Il y a du Maghreb partout !

Les soulèvements populaires de Tunisie et d’Algérie, comme hier la grève générale en
Guadeloupe ou le mouvement contre le CPE en France, nous rappellent où est notre
force, où se forge une politique efficace pour défendre nos aspirations et nos
intérêts. Non dans les gouvernements, les parlements et les institutions qui servent
toujours et partout (ou presque, à deux ou trois îlots près) les intérêts de
privilégiés-es mais dans la construction systématique de la puissance populaire,
dans l’implantation d’organisations de lutte, d’entraide et de coopération,
indépendantes du pouvoir étatique et capitaliste.

Les pouvoirs du Maghreb sont parmi les expressions les plus caricaturales et les
plus brutales de ce qu’est le système capitaliste globalisé. Mais ils ne constituent
pas pour autant des réalités extérieures au système. Bien au contraire. Ils en sont
simplement une expression immédiatement sanglante. Ici même en Europe, la
consolidation d’Etats autoritaires est à l’ordre du jour, liquidant la liberté de la
presse comme en Hongrie, menaçant gravement le droit de grève et les libertés
syndicales, militarisant les travailleurs-euses en grève comme en Espagne et en
Italie, tentant de ruiner partout les services publics, les retraites et les
salaires, imposant la précarité et l’insécurité sociale,

Les luttes sociales dans le Maghreb s’inscrivent dans une longue chaîne de
soulèvements populaires qui parcourent le monde. Partout il est question de refuser
la logique d’exploitation et de domination d’un capitalisme de saccage.

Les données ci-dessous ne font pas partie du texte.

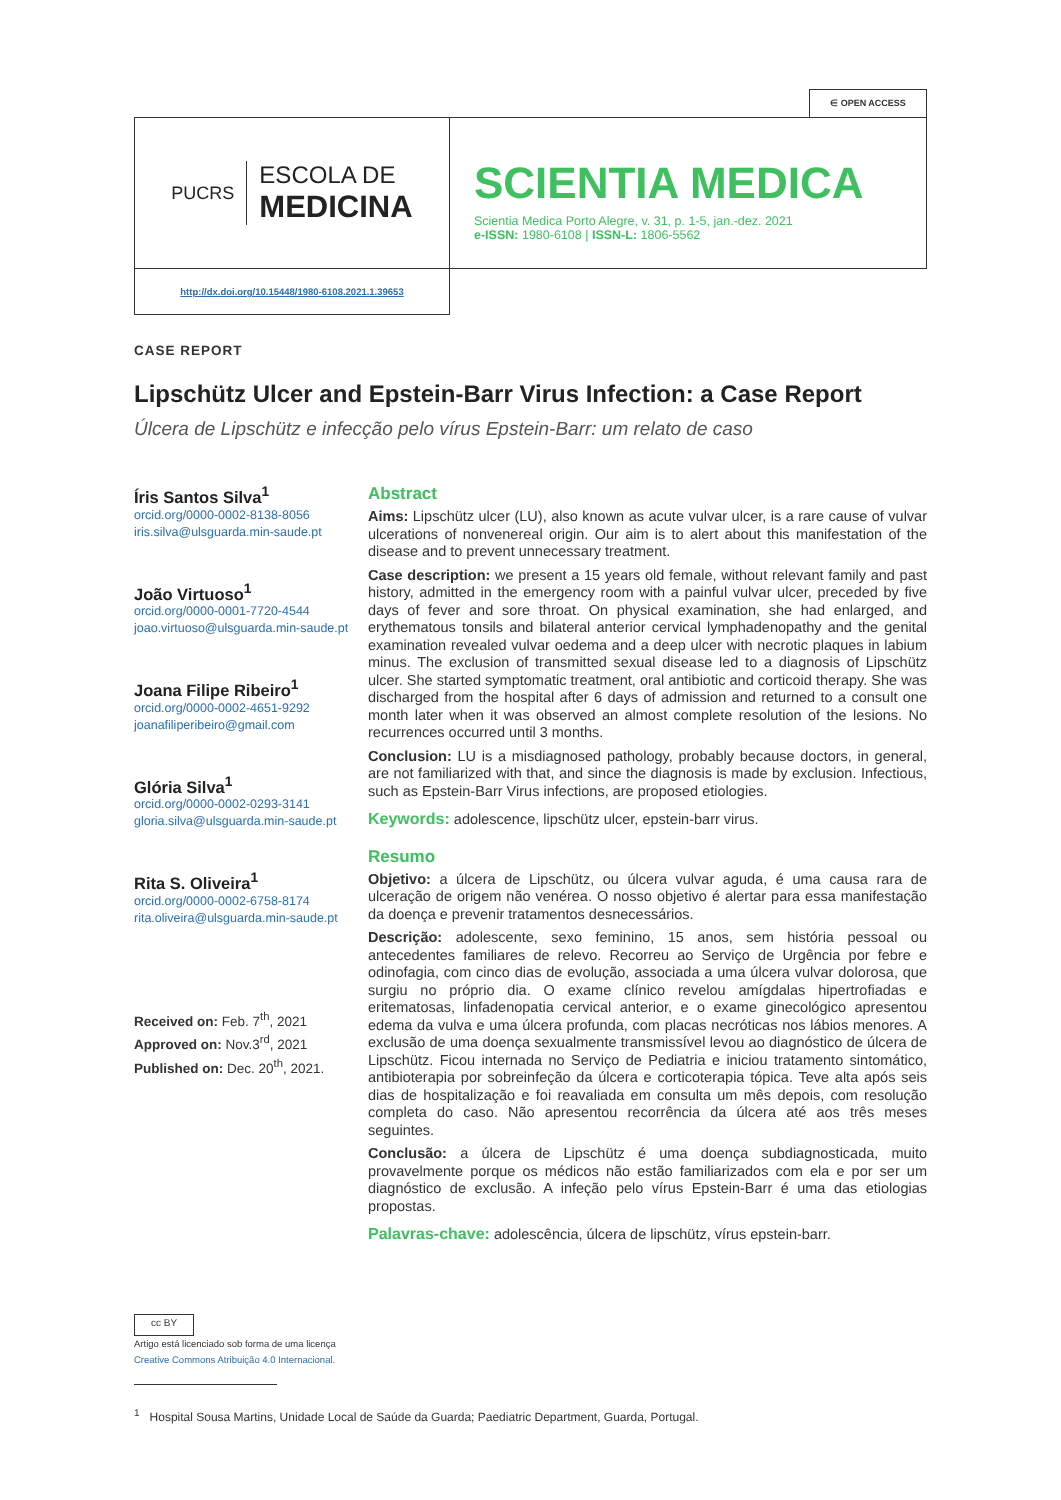∈ OPEN ACCESS
PUCRS
ESCOLA DE
MEDICINA
SCIENTIA MEDICA
Scientia Medica Porto Alegre, v. 31, p. 1-5, jan.-dez. 2021
e-ISSN: 1980-6108 | ISSN-L: 1806-5562
http://dx.doi.org/10.15448/1980-6108.2021.1.39653
CASE REPORT
Lipschütz Ulcer and Epstein-Barr Virus Infection: a Case Report
Úlcera de Lipschütz e infecção pelo vírus Epstein-Barr: um relato de caso
Íris Santos Silva<sup>1</sup>
orcid.org/0000-0002-8138-8056
iris.silva@ulsguarda.min-saude.pt
João Virtuoso<sup>1</sup>
orcid.org/0000-0001-7720-4544
joao.virtuoso@ulsguarda.min-saude.pt
Joana Filipe Ribeiro<sup>1</sup>
orcid.org/0000-0002-4651-9292
joanafiliperibeiro@gmail.com
Glória Silva<sup>1</sup>
orcid.org/0000-0002-0293-3141
gloria.silva@ulsguarda.min-saude.pt
Rita S. Oliveira<sup>1</sup>
orcid.org/0000-0002-6758-8174
rita.oliveira@ulsguarda.min-saude.pt
Received on: Feb. 7<sup>th</sup>, 2021
Approved on: Nov.3<sup>rd</sup>, 2021
Published on: Dec. 20<sup>th</sup>, 2021.
Abstract
Aims: Lipschütz ulcer (LU), also known as acute vulvar ulcer, is a rare cause of vulvar ulcerations of nonvenereal origin. Our aim is to alert about this manifestation of the disease and to prevent unnecessary treatment.
Case description: we present a 15 years old female, without relevant family and past history, admitted in the emergency room with a painful vulvar ulcer, preceded by five days of fever and sore throat. On physical examination, she had enlarged, and erythematous tonsils and bilateral anterior cervical lymphadenopathy and the genital examination revealed vulvar oedema and a deep ulcer with necrotic plaques in labium minus. The exclusion of transmitted sexual disease led to a diagnosis of Lipschütz ulcer. She started symptomatic treatment, oral antibiotic and corticoid therapy. She was discharged from the hospital after 6 days of admission and returned to a consult one month later when it was observed an almost complete resolution of the lesions. No recurrences occurred until 3 months.
Conclusion: LU is a misdiagnosed pathology, probably because doctors, in general, are not familiarized with that, and since the diagnosis is made by exclusion. Infectious, such as Epstein-Barr Virus infections, are proposed etiologies.
Keywords: adolescence, lipschütz ulcer, epstein-barr virus.
Resumo
Objetivo: a úlcera de Lipschütz, ou úlcera vulvar aguda, é uma causa rara de ulceração de origem não venérea. O nosso objetivo é alertar para essa manifestação da doença e prevenir tratamentos desnecessários.
Descrição: adolescente, sexo feminino, 15 anos, sem história pessoal ou antecedentes familiares de relevo. Recorreu ao Serviço de Urgência por febre e odinofagia, com cinco dias de evolução, associada a uma úlcera vulvar dolorosa, que surgiu no próprio dia. O exame clínico revelou amígdalas hipertrofiadas e eritematosas, linfadenopatia cervical anterior, e o exame ginecológico apresentou edema da vulva e uma úlcera profunda, com placas necróticas nos lábios menores. A exclusão de uma doença sexualmente transmissível levou ao diagnóstico de úlcera de Lipschütz. Ficou internada no Serviço de Pediatria e iniciou tratamento sintomático, antibioterapia por sobreinfeção da úlcera e corticoterapia tópica. Teve alta após seis dias de hospitalização e foi reavaliada em consulta um mês depois, com resolução completa do caso. Não apresentou recorrência da úlcera até aos três meses seguintes.
Conclusão: a úlcera de Lipschütz é uma doença subdiagnosticada, muito provavelmente porque os médicos não estão familiarizados com ela e por ser um diagnóstico de exclusão. A infeção pelo vírus Epstein-Barr é uma das etiologias propostas.
Palavras-chave: adolescência, úlcera de lipschütz, vírus epstein-barr.
cc BY
Artigo está licenciado sob forma de uma licença
Creative Commons Atribuição 4.0 Internacional.
<sup>1</sup> Hospital Sousa Martins, Unidade Local de Saúde da Guarda; Paediatric Department, Guarda, Portugal.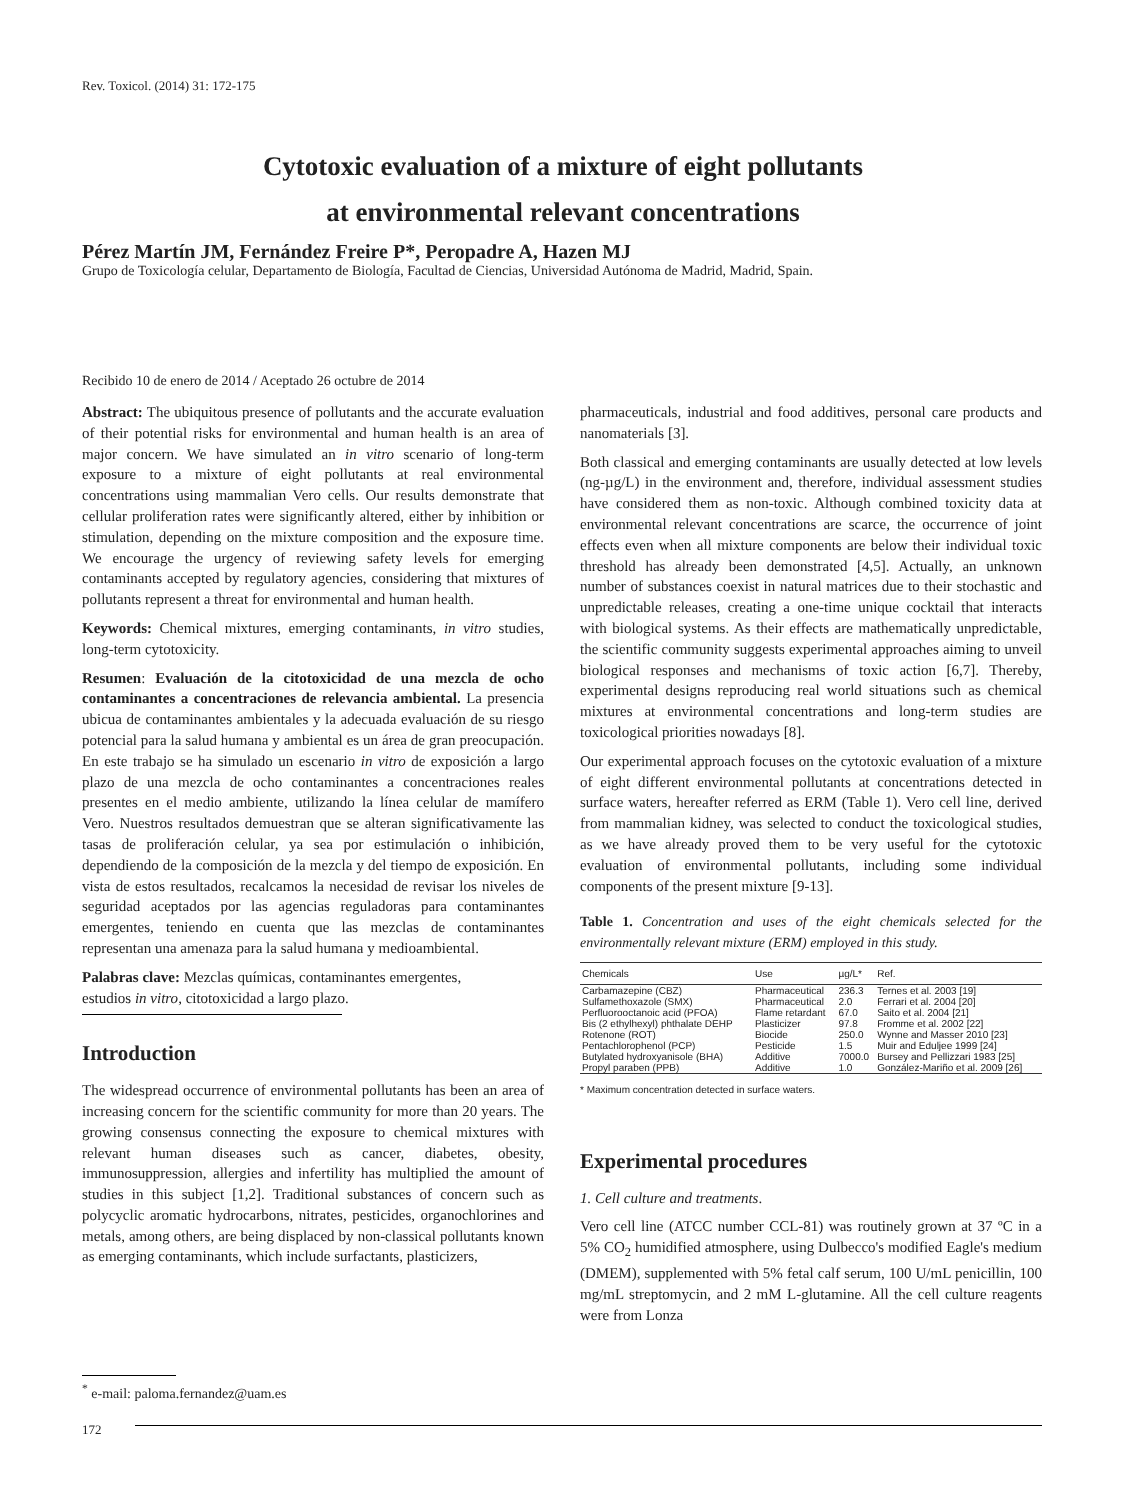Rev. Toxicol. (2014) 31: 172-175
Cytotoxic evaluation of a mixture of eight pollutants
at environmental relevant concentrations
Pérez Martín JM, Fernández Freire P*, Peropadre A, Hazen MJ
Grupo de Toxicología celular, Departamento de Biología, Facultad de Ciencias, Universidad Autónoma de Madrid, Madrid, Spain.
Recibido 10 de enero de 2014 / Aceptado 26 octubre de 2014
Abstract: The ubiquitous presence of pollutants and the accurate evaluation of their potential risks for environmental and human health is an area of major concern. We have simulated an in vitro scenario of long-term exposure to a mixture of eight pollutants at real environmental concentrations using mammalian Vero cells. Our results demonstrate that cellular proliferation rates were significantly altered, either by inhibition or stimulation, depending on the mixture composition and the exposure time. We encourage the urgency of reviewing safety levels for emerging contaminants accepted by regulatory agencies, considering that mixtures of pollutants represent a threat for environmental and human health.
Keywords: Chemical mixtures, emerging contaminants, in vitro studies, long-term cytotoxicity.
Resumen: Evaluación de la citotoxicidad de una mezcla de ocho contaminantes a concentraciones de relevancia ambiental. La presencia ubicua de contaminantes ambientales y la adecuada evaluación de su riesgo potencial para la salud humana y ambiental es un área de gran preocupación. En este trabajo se ha simulado un escenario in vitro de exposición a largo plazo de una mezcla de ocho contaminantes a concentraciones reales presentes en el medio ambiente, utilizando la línea celular de mamífero Vero. Nuestros resultados demuestran que se alteran significativamente las tasas de proliferación celular, ya sea por estimulación o inhibición, dependiendo de la composición de la mezcla y del tiempo de exposición. En vista de estos resultados, recalcamos la necesidad de revisar los niveles de seguridad aceptados por las agencias reguladoras para contaminantes emergentes, teniendo en cuenta que las mezclas de contaminantes representan una amenaza para la salud humana y medioambiental.
Palabras clave: Mezclas químicas, contaminantes emergentes,
estudios in vitro, citotoxicidad a largo plazo.
Introduction
The widespread occurrence of environmental pollutants has been an area of increasing concern for the scientific community for more than 20 years. The growing consensus connecting the exposure to chemical mixtures with relevant human diseases such as cancer, diabetes, obesity, immunosuppression, allergies and infertility has multiplied the amount of studies in this subject [1,2]. Traditional substances of concern such as polycyclic aromatic hydrocarbons, nitrates, pesticides, organochlorines and metals, among others, are being displaced by non-classical pollutants known as emerging contaminants, which include surfactants, plasticizers,
pharmaceuticals, industrial and food additives, personal care products and nanomaterials [3].
Both classical and emerging contaminants are usually detected at low levels (ng-µg/L) in the environment and, therefore, individual assessment studies have considered them as non-toxic. Although combined toxicity data at environmental relevant concentrations are scarce, the occurrence of joint effects even when all mixture components are below their individual toxic threshold has already been demonstrated [4,5]. Actually, an unknown number of substances coexist in natural matrices due to their stochastic and unpredictable releases, creating a one-time unique cocktail that interacts with biological systems. As their effects are mathematically unpredictable, the scientific community suggests experimental approaches aiming to unveil biological responses and mechanisms of toxic action [6,7]. Thereby, experimental designs reproducing real world situations such as chemical mixtures at environmental concentrations and long-term studies are toxicological priorities nowadays [8].
Our experimental approach focuses on the cytotoxic evaluation of a mixture of eight different environmental pollutants at concentrations detected in surface waters, hereafter referred as ERM (Table 1). Vero cell line, derived from mammalian kidney, was selected to conduct the toxicological studies, as we have already proved them to be very useful for the cytotoxic evaluation of environmental pollutants, including some individual components of the present mixture [9-13].
Table 1. Concentration and uses of the eight chemicals selected for the environmentally relevant mixture (ERM) employed in this study.
| Chemicals | Use | µg/L* | Ref. |
| --- | --- | --- | --- |
| Carbamazepine (CBZ) | Pharmaceutical | 236.3 | Ternes et al. 2003 [19] |
| Sulfamethoxazole (SMX) | Pharmaceutical | 2.0 | Ferrari et al. 2004 [20] |
| Perfluorooctanoic acid (PFOA) | Flame retardant | 67.0 | Saito et al. 2004 [21] |
| Bis (2 ethylhexyl) phthalate DEHP | Plasticizer | 97.8 | Fromme et al. 2002 [22] |
| Rotenone (ROT) | Biocide | 250.0 | Wynne and Masser 2010 [23] |
| Pentachlorophenol (PCP) | Pesticide | 1.5 | Muir and Eduljee 1999 [24] |
| Butylated hydroxyanisole (BHA) | Additive | 7000.0 | Bursey and Pellizzari 1983 [25] |
| Propyl paraben (PPB) | Additive | 1.0 | González-Mariño et al. 2009 [26] |
* Maximum concentration detected in surface waters.
Experimental procedures
1. Cell culture and treatments.
Vero cell line (ATCC number CCL-81) was routinely grown at 37 ºC in a 5% CO<sub>2</sub> humidified atmosphere, using Dulbecco's modified Eagle's medium (DMEM), supplemented with 5% fetal calf serum, 100 U/mL penicillin, 100 mg/mL streptomycin, and 2 mM L-glutamine. All the cell culture reagents were from Lonza
<sup>*</sup> e-mail: paloma.fernandez@uam.es
172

C’est ce système général qui est combattu partout, jusqu’à l’insurrection. Certes,
la brutalité particulière que manifeste aujourd’hui le pouvoir en Algérie et en
Tunisie est inconnue dans les pays du centre. Mais la guerre sociale se livre aussi
ici. Les mouvements peuvent être plus ou moins forts, longs et déterminés mais tous
expriment partout une volonté de résister au système et de gagner par l’action
directe une nouvelle répartition des richesses et du pouvoir. Partout où il y a
lutte il y a affirmation du pouvoir populaire.

Chacun-e connaît cette vérité d’évidence : l’immense majorité des gouvernements, les
partis de la droite comme de la gauche du système, les institutions supranationales
et les appareils étatiques mènent, en dernière instance, une même politique destinée
à accroître sans fin les profits du capital et la domination à vocation illimitée
des capitalistes et de leurs bureaucraties, privées ou étatiques, sur la vie sociale
tout entière.

Contre cette barbarisation rampante, partout dans le monde, les grèves, les
manifestations et les soulèvements s’étendent. Partout s’expriment les besoins de
liberté, d’égalité, de justice sociale et d’émancipation. Partout celles et ceux qui
luttent posent la question de l’appropriation sociale des richesses, de la
démocratie réelle et radicale.

Action directe populaire, politique de libération

Du « gazolinazo » de Bolivie qui a brisé la tentative d’Evo Morales d’imposer une
politique d’austérité au soulèvement en Iran contre la dictature des mollahs, des
grèves du Portugal et d’Espagne à celles du Cambodge, de Chine ou du Bangladesh,
partout le même espoir se lève. Partout le mouvement agit en comptant sur ses
propres forces, en construisant sa propre puissance. L’action directe populaire
exprime tout entière la politique de libération.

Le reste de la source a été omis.